Disable offloading attention like kernels to rocMLIR if there is no wmma/mfma for requested dtype
DOR (Definition of Ready)
Ready
Description
rocMLIR doesn't support attention like kernels. eg. GEG, Attention, CEG if there is no associated wmma/mfma instruction for that dtype on the hardware.
e.g. using Fp32 on navi3x for the attention would crash.
DOD (Definition of Done)
Attention like kernels are not being generated for unsupported dtypes.

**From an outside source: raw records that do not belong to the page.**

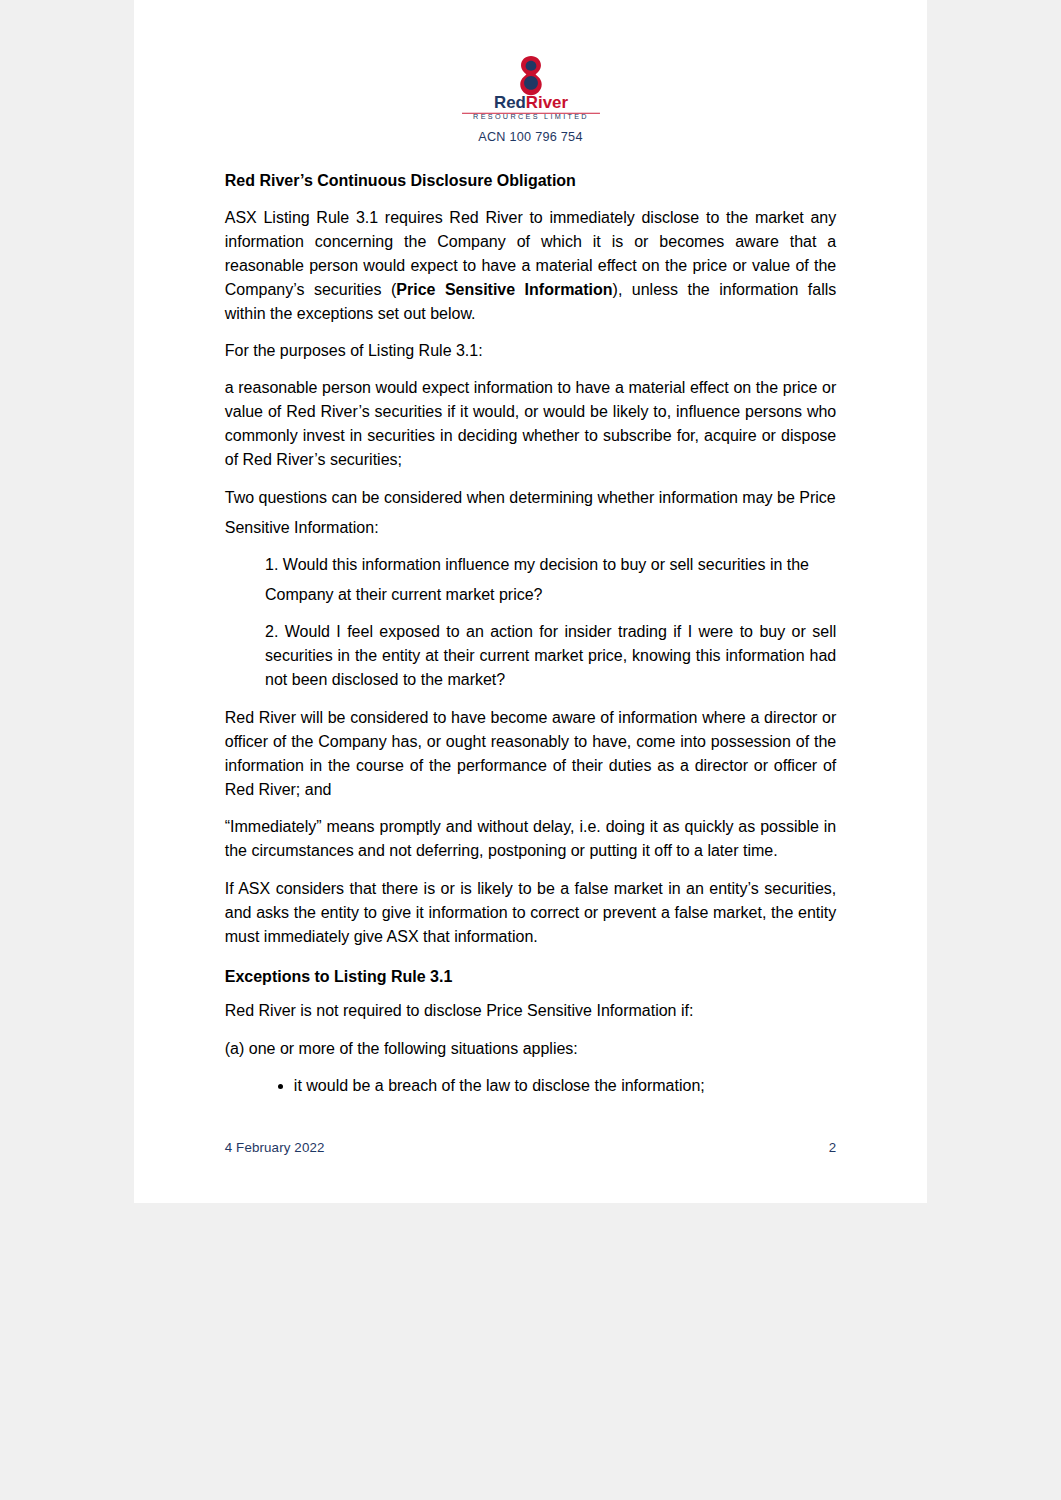RedRiver RESOURCES LIMITED
ACN 100 796 754
Red River’s Continuous Disclosure Obligation
ASX Listing Rule 3.1 requires Red River to immediately disclose to the market any information concerning the Company of which it is or becomes aware that a reasonable person would expect to have a material effect on the price or value of the Company’s securities (Price Sensitive Information), unless the information falls within the exceptions set out below.
For the purposes of Listing Rule 3.1:
a reasonable person would expect information to have a material effect on the price or value of Red River’s securities if it would, or would be likely to, influence persons who commonly invest in securities in deciding whether to subscribe for, acquire or dispose of Red River’s securities;
Two questions can be considered when determining whether information may be Price
Sensitive Information:
1. Would this information influence my decision to buy or sell securities in the
Company at their current market price?
2. Would I feel exposed to an action for insider trading if I were to buy or sell securities in the entity at their current market price, knowing this information had not been disclosed to the market?
Red River will be considered to have become aware of information where a director or officer of the Company has, or ought reasonably to have, come into possession of the information in the course of the performance of their duties as a director or officer of Red River; and
“Immediately” means promptly and without delay, i.e. doing it as quickly as possible in the circumstances and not deferring, postponing or putting it off to a later time.
If ASX considers that there is or is likely to be a false market in an entity’s securities, and asks the entity to give it information to correct or prevent a false market, the entity must immediately give ASX that information.
Exceptions to Listing Rule 3.1
Red River is not required to disclose Price Sensitive Information if:
(a) one or more of the following situations applies:
it would be a breach of the law to disclose the information;
4 February 2022
2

Right now there isnt an easy way to do this. If we skip attention in fuse_mlir there will be left over group op that wont get lowered. We probably need to make a pass inline_group to inline the attention afterwards, but then we will need to run fuse_pointwise_reduce pass again. This will need a tweak so fuse_pointwise uses a different name to avoid name conflicts on the second run. Probably move the counter to the pass manager.

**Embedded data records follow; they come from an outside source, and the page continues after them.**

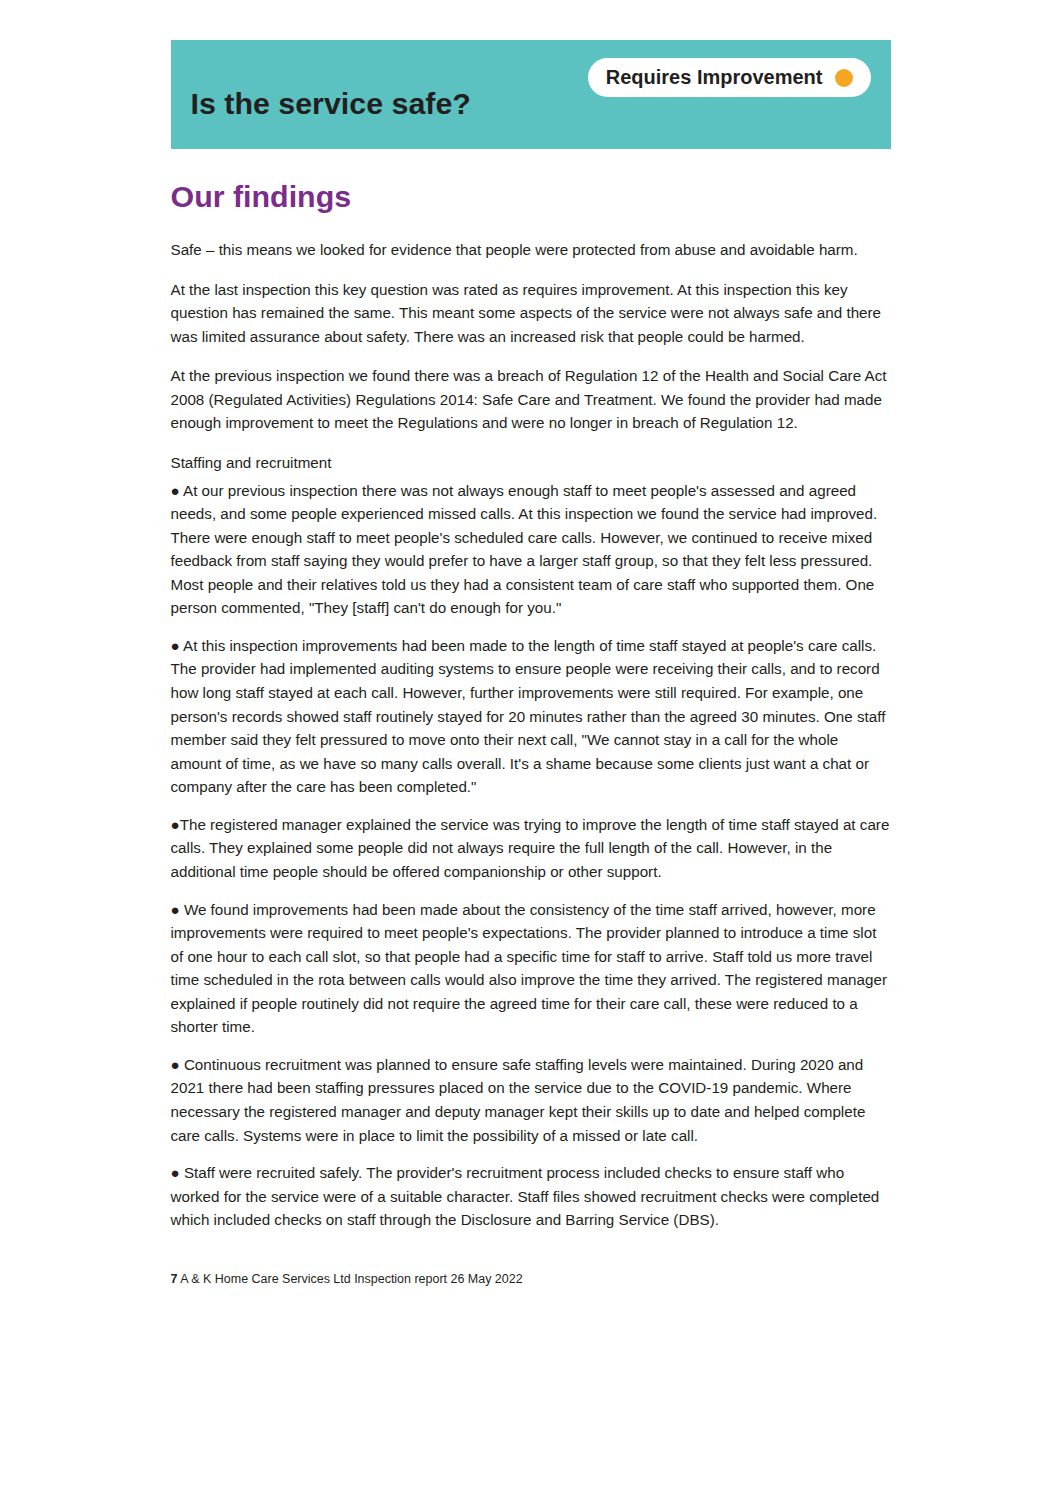Is the service safe?
Requires Improvement
Our findings
Safe – this means we looked for evidence that people were protected from abuse and avoidable harm.
At the last inspection this key question was rated as requires improvement. At this inspection this key question has remained the same. This meant some aspects of the service were not always safe and there was limited assurance about safety. There was an increased risk that people could be harmed.
At the previous inspection we found there was a breach of Regulation 12 of the Health and Social Care Act 2008 (Regulated Activities) Regulations 2014: Safe Care and Treatment. We found the provider had made enough improvement to meet the Regulations and were no longer in breach of Regulation 12.
Staffing and recruitment
● At our previous inspection there was not always enough staff to meet people's assessed and agreed needs, and some people experienced missed calls. At this inspection we found the service had improved. There were enough staff to meet people's scheduled care calls. However, we continued to receive mixed feedback from staff saying they would prefer to have a larger staff group, so that they felt less pressured. Most people and their relatives told us they had a consistent team of care staff who supported them. One person commented, "They [staff] can't do enough for you."
● At this inspection improvements had been made to the length of time staff stayed at people's care calls. The provider had implemented auditing systems to ensure people were receiving their calls, and to record how long staff stayed at each call. However, further improvements were still required. For example, one person's records showed staff routinely stayed for 20 minutes rather than the agreed 30 minutes. One staff member said they felt pressured to move onto their next call, "We cannot stay in a call for the whole amount of time, as we have so many calls overall. It's a shame because some clients just want a chat or company after the care has been completed."
●The registered manager explained the service was trying to improve the length of time staff stayed at care calls. They explained some people did not always require the full length of the call. However, in the additional time people should be offered companionship or other support.
● We found improvements had been made about the consistency of the time staff arrived, however, more improvements were required to meet people's expectations. The provider planned to introduce a time slot of one hour to each call slot, so that people had a specific time for staff to arrive. Staff told us more travel time scheduled in the rota between calls would also improve the time they arrived. The registered manager explained if people routinely did not require the agreed time for their care call, these were reduced to a shorter time.
● Continuous recruitment was planned to ensure safe staffing levels were maintained. During 2020 and 2021 there had been staffing pressures placed on the service due to the COVID-19 pandemic. Where necessary the registered manager and deputy manager kept their skills up to date and helped complete care calls. Systems were in place to limit the possibility of a missed or late call.
● Staff were recruited safely. The provider's recruitment process included checks to ensure staff who worked for the service were of a suitable character. Staff files showed recruitment checks were completed which included checks on staff through the Disclosure and Barring Service (DBS).
7 A & K Home Care Services Ltd Inspection report 26 May 2022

So these would be the set of subtasks to get this to work:
- [ ] Add a
inline_grouppass to inline group operators - [ ] Tweak
fuse_pointwiseto avoid name conflicts - [ ] Add another
fuse_pointwise_reducepass
Any progress on this one ?
It is causing failures on rocMLIR CI now.
root@18441c05b42d:~/repo/AMDMIGraphX/build(develop)# MIGRAPHX_MLIR_USE_SPECIFIC_OPS="convolution,fused,dot,attention" MIGRAPHX_ENABLE_MLIR_INPUT_FUSION=1 MIGRAPHX_ENABLE_MLIR_REDUCE_FUSION=1 MIGRAPHX_MLIR_ENABLE_SPLITK=1 MIGRAPHX_ENABLE_EXTRA_MLIR=1 MIGRAPHX_DISABLE_LAYERNORM_FUSION=1 MIGRAPHX_ENABLE_SPLIT_REDUCE=1 ./bin/migraphx-driver compile --onnx ~/bert_base_cased_1.onnx --fill1 input_ids --input-dim @input_ids 1 384 |
Running above causes MIGraphX to generate -t F32 attention kernel which fails to compile on Navi4x.